(Task inputs Opens)
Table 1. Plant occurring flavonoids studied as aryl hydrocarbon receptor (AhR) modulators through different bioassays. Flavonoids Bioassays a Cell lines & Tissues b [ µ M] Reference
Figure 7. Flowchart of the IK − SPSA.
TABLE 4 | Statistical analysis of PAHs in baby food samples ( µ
(Task inputs Closes)
(Task inputs Opens)
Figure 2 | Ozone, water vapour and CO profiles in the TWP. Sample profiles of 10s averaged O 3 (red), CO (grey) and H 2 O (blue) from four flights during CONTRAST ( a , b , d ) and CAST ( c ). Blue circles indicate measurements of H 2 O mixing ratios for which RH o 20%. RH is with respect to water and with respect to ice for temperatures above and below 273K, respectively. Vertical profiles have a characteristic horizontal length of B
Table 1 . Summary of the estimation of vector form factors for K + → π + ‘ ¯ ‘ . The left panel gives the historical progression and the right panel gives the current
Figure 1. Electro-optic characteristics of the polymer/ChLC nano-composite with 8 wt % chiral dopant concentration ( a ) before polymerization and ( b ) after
(Task inputs Closes)
(Task inputs Opens)
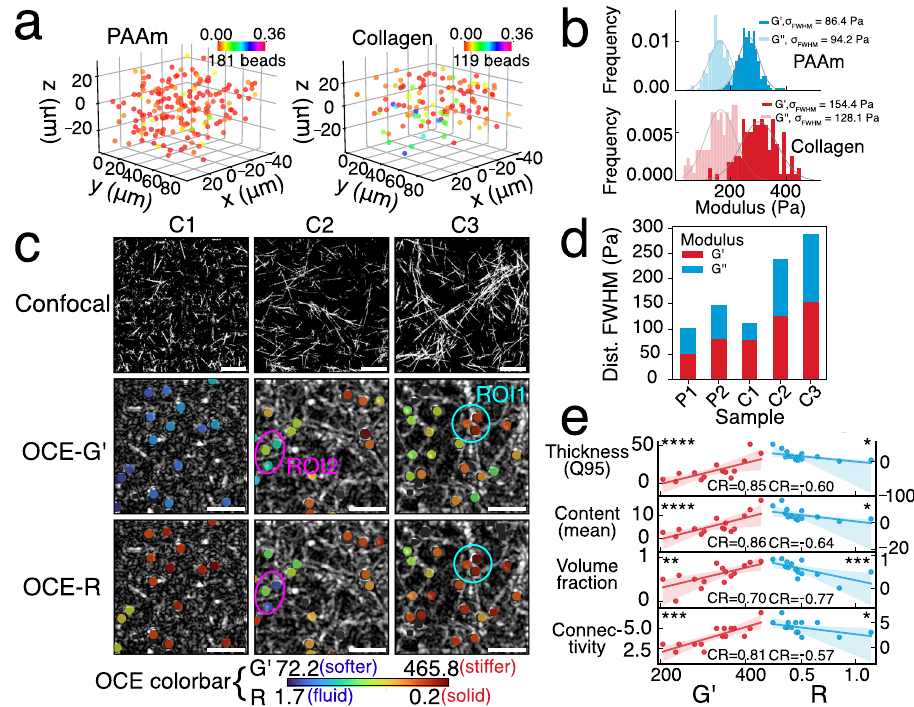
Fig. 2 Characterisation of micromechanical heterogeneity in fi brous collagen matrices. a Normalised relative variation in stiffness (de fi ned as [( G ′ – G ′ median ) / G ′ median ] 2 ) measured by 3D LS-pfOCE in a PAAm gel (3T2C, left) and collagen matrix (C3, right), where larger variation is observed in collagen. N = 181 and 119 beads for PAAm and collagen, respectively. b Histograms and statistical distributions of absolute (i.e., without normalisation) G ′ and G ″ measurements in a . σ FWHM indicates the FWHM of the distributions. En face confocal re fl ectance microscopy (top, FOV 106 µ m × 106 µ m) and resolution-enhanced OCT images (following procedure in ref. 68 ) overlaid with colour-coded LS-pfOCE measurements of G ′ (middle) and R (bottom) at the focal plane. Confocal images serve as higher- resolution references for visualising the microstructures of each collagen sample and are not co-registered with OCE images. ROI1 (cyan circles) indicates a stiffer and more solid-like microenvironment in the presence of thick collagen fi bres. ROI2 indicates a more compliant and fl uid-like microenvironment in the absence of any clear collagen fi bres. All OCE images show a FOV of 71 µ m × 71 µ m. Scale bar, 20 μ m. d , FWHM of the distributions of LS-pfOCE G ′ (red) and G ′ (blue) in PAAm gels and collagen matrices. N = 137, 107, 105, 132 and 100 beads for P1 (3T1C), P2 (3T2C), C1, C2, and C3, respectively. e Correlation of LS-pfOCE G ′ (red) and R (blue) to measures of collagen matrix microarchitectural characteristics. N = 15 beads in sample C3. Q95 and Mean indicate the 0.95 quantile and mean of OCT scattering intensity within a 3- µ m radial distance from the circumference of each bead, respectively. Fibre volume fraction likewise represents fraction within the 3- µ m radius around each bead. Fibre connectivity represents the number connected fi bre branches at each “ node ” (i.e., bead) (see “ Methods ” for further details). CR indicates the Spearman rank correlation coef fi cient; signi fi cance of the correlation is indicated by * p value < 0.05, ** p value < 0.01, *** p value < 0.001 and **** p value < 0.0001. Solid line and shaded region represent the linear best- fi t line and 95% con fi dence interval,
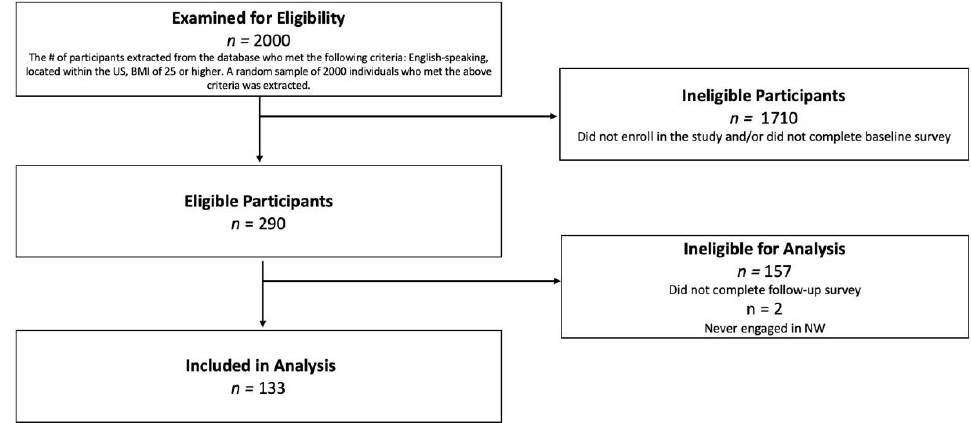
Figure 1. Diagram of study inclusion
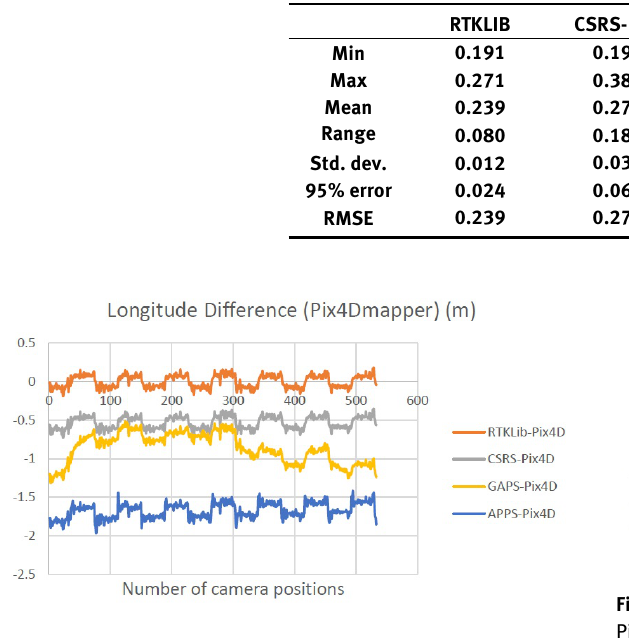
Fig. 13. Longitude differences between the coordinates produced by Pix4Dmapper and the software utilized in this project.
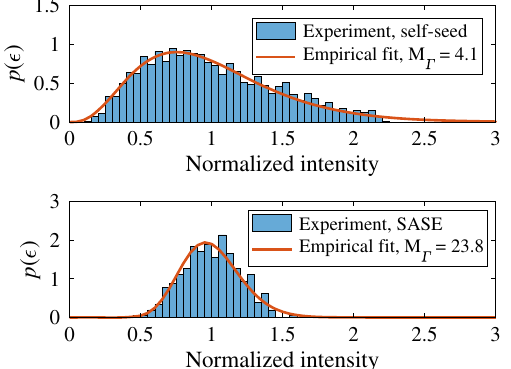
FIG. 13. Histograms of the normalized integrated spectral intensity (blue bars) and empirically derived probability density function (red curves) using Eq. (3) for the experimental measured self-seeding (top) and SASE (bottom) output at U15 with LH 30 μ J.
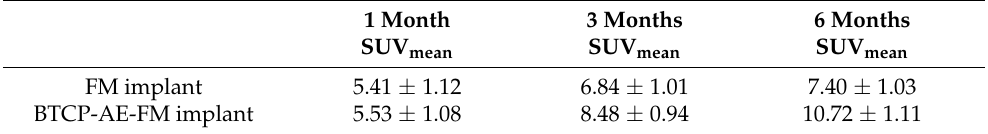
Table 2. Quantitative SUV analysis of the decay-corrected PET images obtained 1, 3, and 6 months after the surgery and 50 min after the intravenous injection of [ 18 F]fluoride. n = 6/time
(Task inputs Closes)
▶ [Problem description]:
Go line by line through the data above and report each one that holds the string "analysis".

▶ [Reply]:
TABLE 4 | Statistical analysis of PAHs in baby food samples ( µ
Table 2. Quantitative SUV analysis of the decay-corrected PET images obtained 1, 3, and 6 months after the surgery and 50 min after the intravenous injection of [ 18 F]fluoride. n = 6/time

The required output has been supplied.